ACTIVITY: Using the entries that follow, report the number of lines that include the string "Interactive", without any other text.

DATA UNDER STUDY:

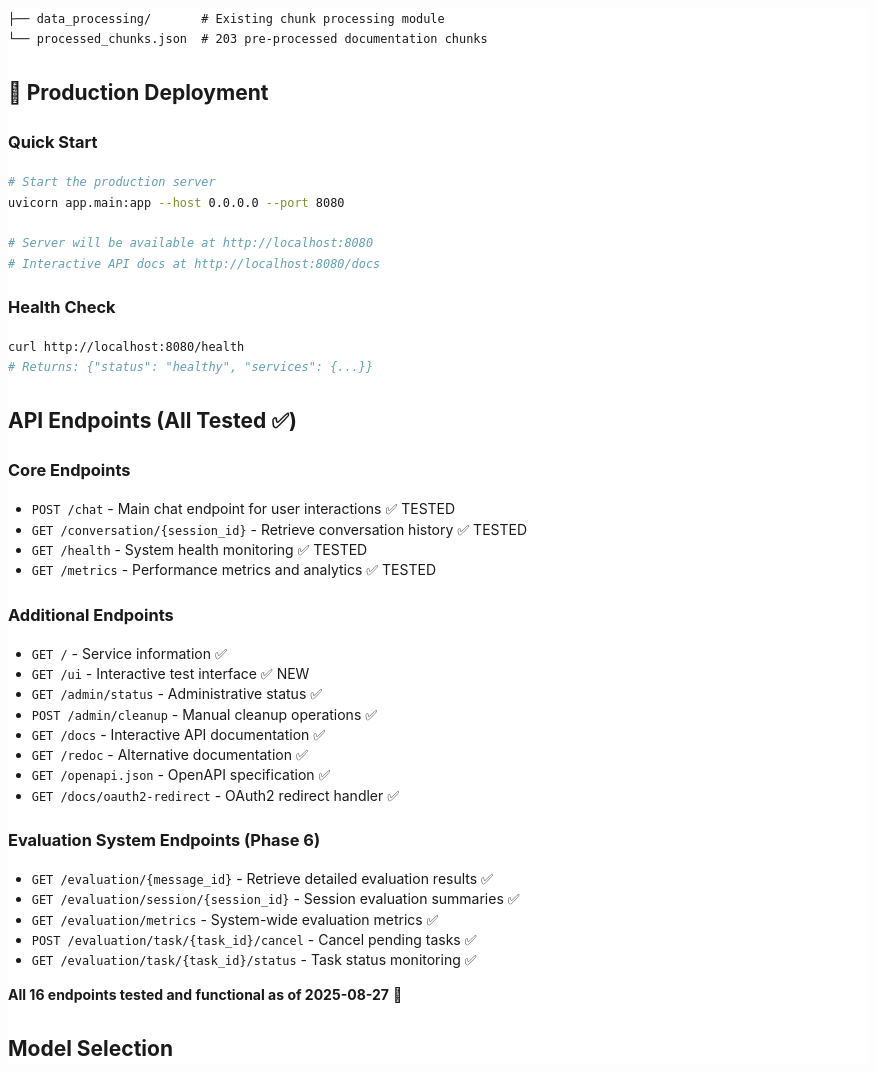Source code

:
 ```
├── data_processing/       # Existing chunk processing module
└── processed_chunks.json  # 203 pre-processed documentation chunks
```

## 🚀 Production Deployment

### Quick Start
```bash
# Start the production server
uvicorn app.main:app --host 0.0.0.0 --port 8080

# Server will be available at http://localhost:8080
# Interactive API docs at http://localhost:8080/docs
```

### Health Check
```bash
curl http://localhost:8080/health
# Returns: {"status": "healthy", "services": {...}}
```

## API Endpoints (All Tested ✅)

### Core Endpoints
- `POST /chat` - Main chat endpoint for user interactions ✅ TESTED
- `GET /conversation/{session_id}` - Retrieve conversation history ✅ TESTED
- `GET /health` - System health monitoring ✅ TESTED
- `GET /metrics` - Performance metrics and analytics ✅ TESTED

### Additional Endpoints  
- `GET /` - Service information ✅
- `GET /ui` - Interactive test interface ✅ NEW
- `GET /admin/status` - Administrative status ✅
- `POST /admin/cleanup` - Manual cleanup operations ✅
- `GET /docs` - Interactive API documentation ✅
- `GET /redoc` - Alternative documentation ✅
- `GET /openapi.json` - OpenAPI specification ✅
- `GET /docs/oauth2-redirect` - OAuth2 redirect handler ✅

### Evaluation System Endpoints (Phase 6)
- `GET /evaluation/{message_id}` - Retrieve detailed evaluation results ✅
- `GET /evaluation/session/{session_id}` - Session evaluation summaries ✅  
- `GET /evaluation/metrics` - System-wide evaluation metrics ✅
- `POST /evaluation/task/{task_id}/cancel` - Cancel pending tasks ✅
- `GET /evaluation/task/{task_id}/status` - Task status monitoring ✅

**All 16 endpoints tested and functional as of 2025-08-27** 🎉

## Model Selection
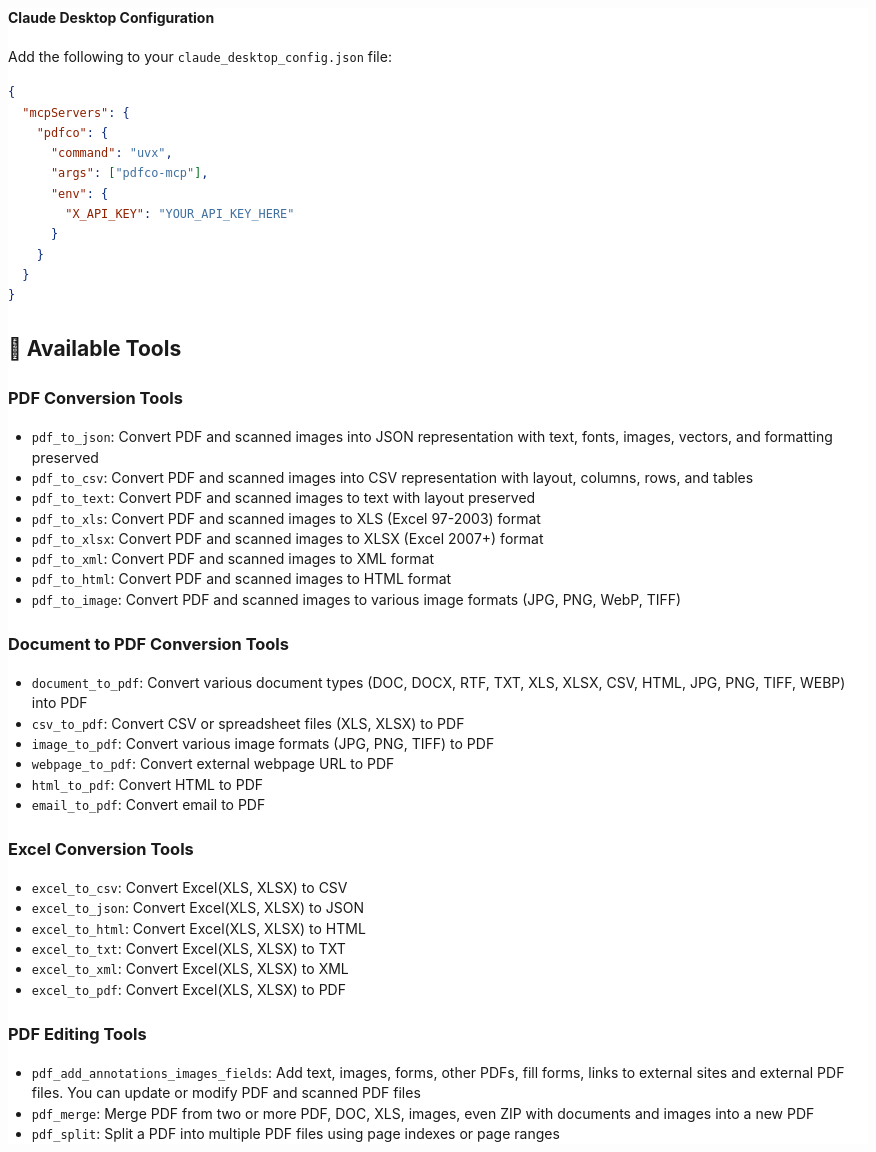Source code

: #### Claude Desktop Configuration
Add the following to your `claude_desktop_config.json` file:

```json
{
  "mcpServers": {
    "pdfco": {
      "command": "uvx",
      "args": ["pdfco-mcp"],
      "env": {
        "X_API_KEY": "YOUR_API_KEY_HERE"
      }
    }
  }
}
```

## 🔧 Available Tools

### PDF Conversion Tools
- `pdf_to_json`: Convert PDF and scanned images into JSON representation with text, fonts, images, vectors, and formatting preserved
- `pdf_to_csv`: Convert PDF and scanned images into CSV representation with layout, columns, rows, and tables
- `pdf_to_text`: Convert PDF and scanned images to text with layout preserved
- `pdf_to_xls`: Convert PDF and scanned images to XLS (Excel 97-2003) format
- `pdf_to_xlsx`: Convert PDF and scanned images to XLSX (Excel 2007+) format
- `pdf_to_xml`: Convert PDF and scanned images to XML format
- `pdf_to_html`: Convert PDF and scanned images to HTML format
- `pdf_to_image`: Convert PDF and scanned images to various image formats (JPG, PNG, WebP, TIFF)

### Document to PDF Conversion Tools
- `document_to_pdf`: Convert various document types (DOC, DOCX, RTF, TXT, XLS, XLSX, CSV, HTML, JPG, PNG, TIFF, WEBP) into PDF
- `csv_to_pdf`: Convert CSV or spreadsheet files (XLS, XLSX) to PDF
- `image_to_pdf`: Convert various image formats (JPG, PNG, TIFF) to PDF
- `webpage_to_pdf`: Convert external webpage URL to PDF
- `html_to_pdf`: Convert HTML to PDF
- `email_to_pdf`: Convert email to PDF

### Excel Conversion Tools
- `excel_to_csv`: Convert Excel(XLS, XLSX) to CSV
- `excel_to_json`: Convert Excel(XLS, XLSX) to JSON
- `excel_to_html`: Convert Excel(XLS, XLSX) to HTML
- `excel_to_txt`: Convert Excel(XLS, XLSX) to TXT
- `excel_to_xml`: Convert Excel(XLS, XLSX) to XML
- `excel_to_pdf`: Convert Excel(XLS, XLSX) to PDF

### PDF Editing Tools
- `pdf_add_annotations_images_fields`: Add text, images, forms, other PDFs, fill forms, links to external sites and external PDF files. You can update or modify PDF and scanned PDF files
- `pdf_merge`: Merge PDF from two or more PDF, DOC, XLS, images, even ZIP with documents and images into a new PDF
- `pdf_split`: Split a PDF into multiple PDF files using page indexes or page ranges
--
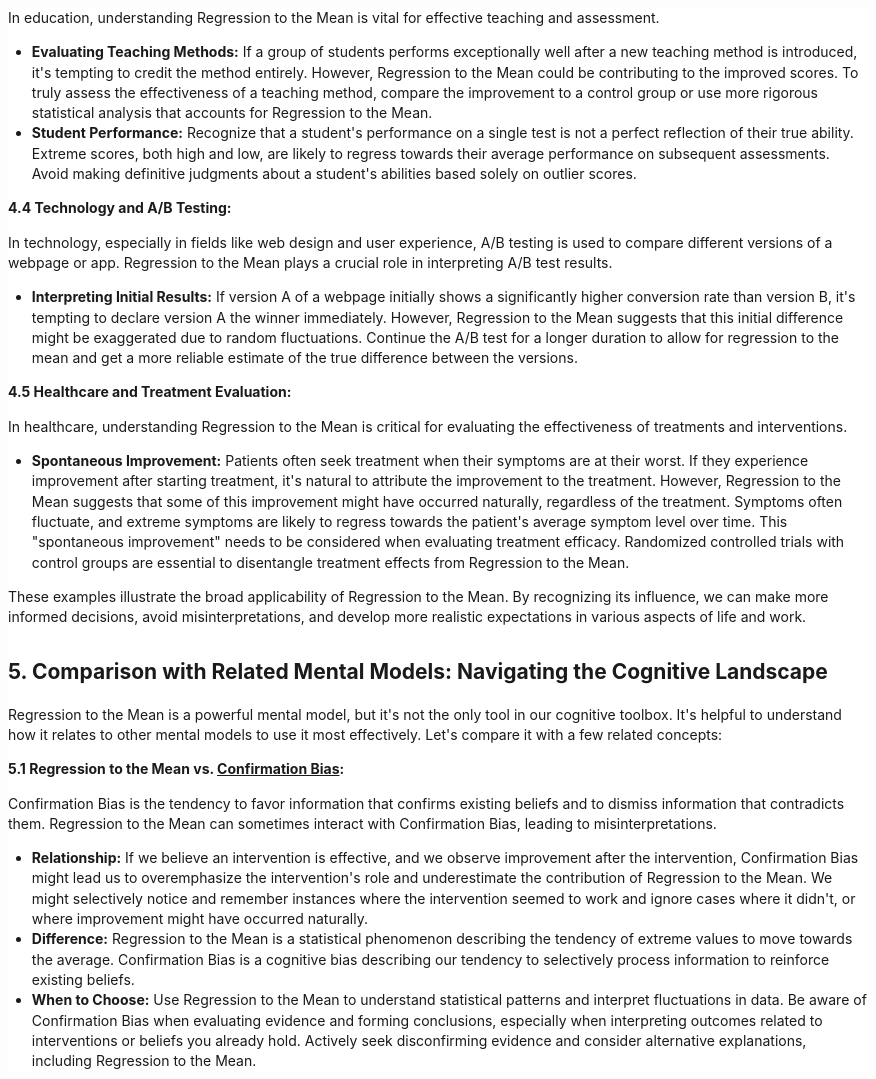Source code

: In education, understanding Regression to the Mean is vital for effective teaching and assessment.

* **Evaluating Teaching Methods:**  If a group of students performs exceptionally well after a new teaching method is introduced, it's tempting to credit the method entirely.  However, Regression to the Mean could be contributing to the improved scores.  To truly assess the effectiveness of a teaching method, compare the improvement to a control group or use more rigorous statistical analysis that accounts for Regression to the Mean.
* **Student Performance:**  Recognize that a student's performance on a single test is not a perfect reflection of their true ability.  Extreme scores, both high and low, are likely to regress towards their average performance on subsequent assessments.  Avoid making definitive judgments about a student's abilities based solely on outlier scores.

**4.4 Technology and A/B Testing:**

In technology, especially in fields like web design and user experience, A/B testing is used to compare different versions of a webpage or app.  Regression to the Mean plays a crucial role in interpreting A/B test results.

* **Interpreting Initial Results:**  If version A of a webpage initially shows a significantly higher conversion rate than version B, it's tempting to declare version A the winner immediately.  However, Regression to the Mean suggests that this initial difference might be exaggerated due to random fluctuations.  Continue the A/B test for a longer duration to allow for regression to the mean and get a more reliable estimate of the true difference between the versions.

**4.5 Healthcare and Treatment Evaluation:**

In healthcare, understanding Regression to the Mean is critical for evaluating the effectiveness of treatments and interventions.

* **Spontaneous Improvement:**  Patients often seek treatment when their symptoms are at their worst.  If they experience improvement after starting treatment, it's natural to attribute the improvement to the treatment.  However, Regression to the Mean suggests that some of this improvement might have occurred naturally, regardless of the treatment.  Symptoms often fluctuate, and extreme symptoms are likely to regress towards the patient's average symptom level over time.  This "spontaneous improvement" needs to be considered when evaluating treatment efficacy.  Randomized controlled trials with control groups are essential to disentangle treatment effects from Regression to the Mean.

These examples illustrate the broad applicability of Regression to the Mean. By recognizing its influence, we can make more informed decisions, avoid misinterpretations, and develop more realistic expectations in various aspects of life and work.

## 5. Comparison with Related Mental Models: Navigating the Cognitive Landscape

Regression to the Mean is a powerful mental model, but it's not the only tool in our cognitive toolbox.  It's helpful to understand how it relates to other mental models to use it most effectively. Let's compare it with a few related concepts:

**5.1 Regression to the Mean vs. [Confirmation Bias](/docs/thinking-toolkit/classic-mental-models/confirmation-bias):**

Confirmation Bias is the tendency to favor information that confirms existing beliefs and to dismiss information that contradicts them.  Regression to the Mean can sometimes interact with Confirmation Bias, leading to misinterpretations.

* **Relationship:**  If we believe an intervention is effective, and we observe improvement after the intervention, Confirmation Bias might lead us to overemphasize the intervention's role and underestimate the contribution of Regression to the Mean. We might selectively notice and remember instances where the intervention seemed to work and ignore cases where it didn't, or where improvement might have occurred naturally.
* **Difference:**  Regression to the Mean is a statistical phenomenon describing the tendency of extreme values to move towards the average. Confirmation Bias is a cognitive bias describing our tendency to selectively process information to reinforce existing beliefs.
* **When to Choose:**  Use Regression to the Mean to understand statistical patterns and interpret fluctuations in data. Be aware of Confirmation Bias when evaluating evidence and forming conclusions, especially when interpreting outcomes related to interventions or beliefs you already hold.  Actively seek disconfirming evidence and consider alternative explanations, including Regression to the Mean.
* * *
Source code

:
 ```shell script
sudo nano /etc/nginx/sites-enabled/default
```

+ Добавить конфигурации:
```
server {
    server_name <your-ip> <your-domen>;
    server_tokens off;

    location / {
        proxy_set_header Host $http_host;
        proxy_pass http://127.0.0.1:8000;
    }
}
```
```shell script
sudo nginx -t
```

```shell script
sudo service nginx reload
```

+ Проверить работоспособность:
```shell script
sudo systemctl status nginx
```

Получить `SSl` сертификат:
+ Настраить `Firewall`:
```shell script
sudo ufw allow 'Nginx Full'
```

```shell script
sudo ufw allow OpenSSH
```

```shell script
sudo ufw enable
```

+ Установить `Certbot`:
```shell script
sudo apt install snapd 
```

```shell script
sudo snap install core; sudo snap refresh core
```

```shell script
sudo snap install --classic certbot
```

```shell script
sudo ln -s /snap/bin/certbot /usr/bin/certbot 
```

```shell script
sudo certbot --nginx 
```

EXPECTED OUTPUT: 3